We’ve discussed the monthly manufacturing and services PMIs with you, but let's look at the service sector, which has been carrying the overall economy as the manufacturing one has been contracting over the last several months.

These two charts set the stage for today’s Flash September PMI reports and the final September ones we’ll get early next week. When we get the Flash report we’ll be putting it through its usual paces for new order growth, job creation, and expectations. The overall picture we’re looking for from the Flash report is whether the economy’s performance in September has it still tracking for a soft landing. We’ll also be looking for any comments about pulling forward materials and such ahead of the potential longshoreman strike.
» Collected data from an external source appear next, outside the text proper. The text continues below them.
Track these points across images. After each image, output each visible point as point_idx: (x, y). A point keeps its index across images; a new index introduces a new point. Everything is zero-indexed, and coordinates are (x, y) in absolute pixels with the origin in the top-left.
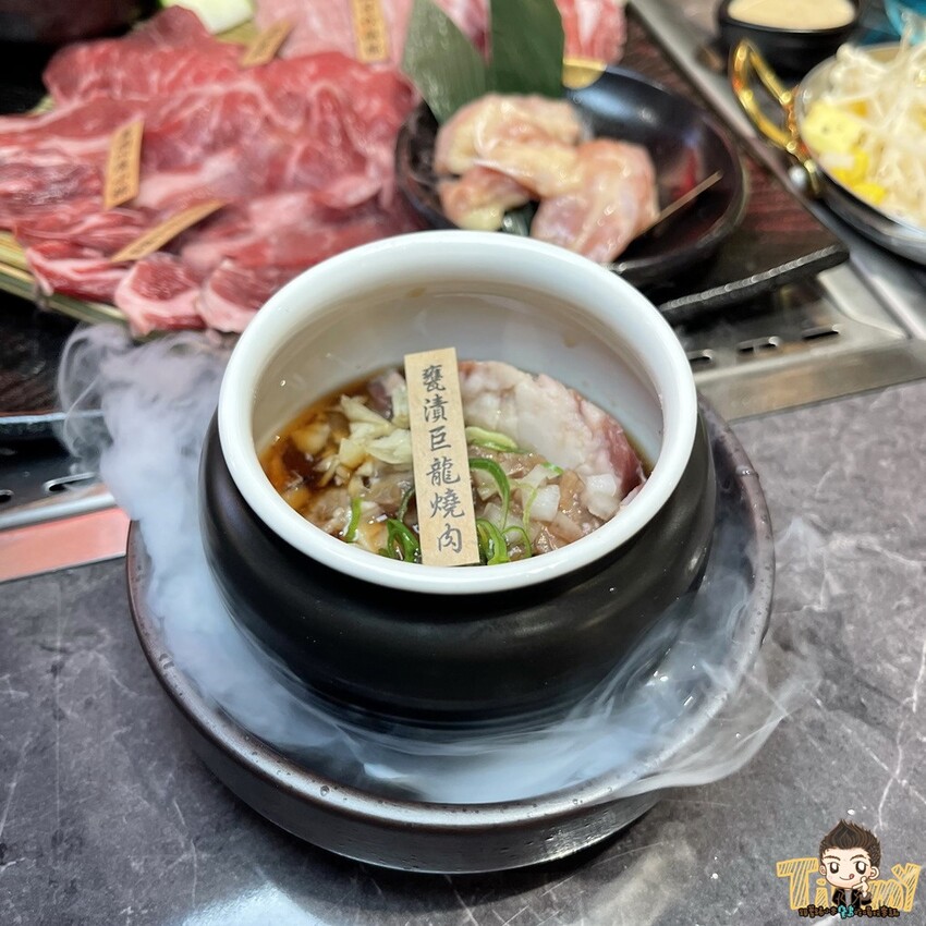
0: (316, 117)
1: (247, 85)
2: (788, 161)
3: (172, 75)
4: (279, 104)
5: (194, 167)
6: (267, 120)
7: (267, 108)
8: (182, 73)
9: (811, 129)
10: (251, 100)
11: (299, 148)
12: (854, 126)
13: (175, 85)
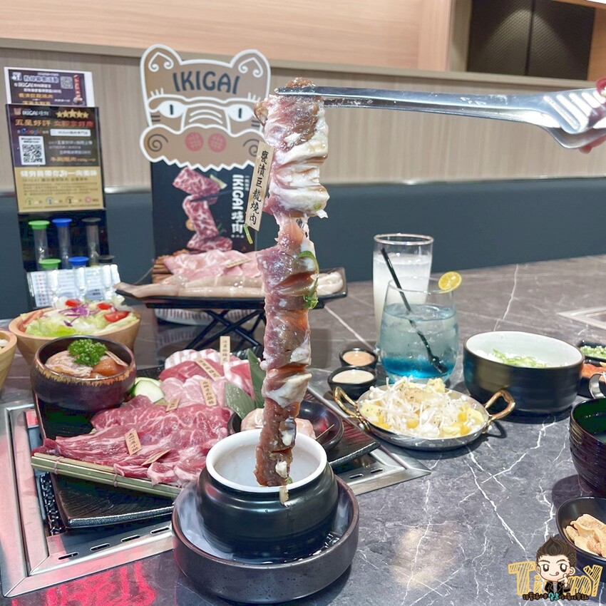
0: (198, 422)
1: (172, 415)
2: (358, 421)
3: (142, 416)
4: (183, 420)
5: (156, 442)
6: (180, 425)
7: (180, 422)
8: (145, 416)
9: (363, 411)
10: (174, 419)
11: (193, 432)
12: (377, 408)
13: (143, 420)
And because we like to get more granular, here’s a snapshot of where the underlying strength for the economy was from a sector perspective in August. While the data is positive for our holdings in Microsoft MSFT, ServiceNow NOW, Bank of America BAC, Morgan Stanley MS, Nvidia (NVDA), Marvell MRVL, Eaton ETN, Trade Desk TTD, Labcorp LH, and others, let’s remember it takes more than one month to draw a line. That said, it builds on other recent data as well as September investor conference comments.

Job Growth

With the Fed more balanced between its two mandates of stable prices and maximum employment, we will be watching the pace of job creation even more carefully. In what would fall into the camp of “bad news is good news” should the job market weaken compared to some of the lower levels captured in the chart below, we could see the market’s excitement for the Fed to do more than its latest set of economic projections calls for. Those projections, which are not hard forecasts and are subject to change based on incoming data, show the potential for another half-percentage point of rate cuts this year and an additional full percentage-point next year.

While there are many factors to track when it comes to the economy, the Fed has made it clear the ones it's watching, and that means we will as well.  

At the time of publication, Pro Portfolio was long MSFT, NOW, BAC, MS, NVDA, MRVL, ETN, TTD, LH.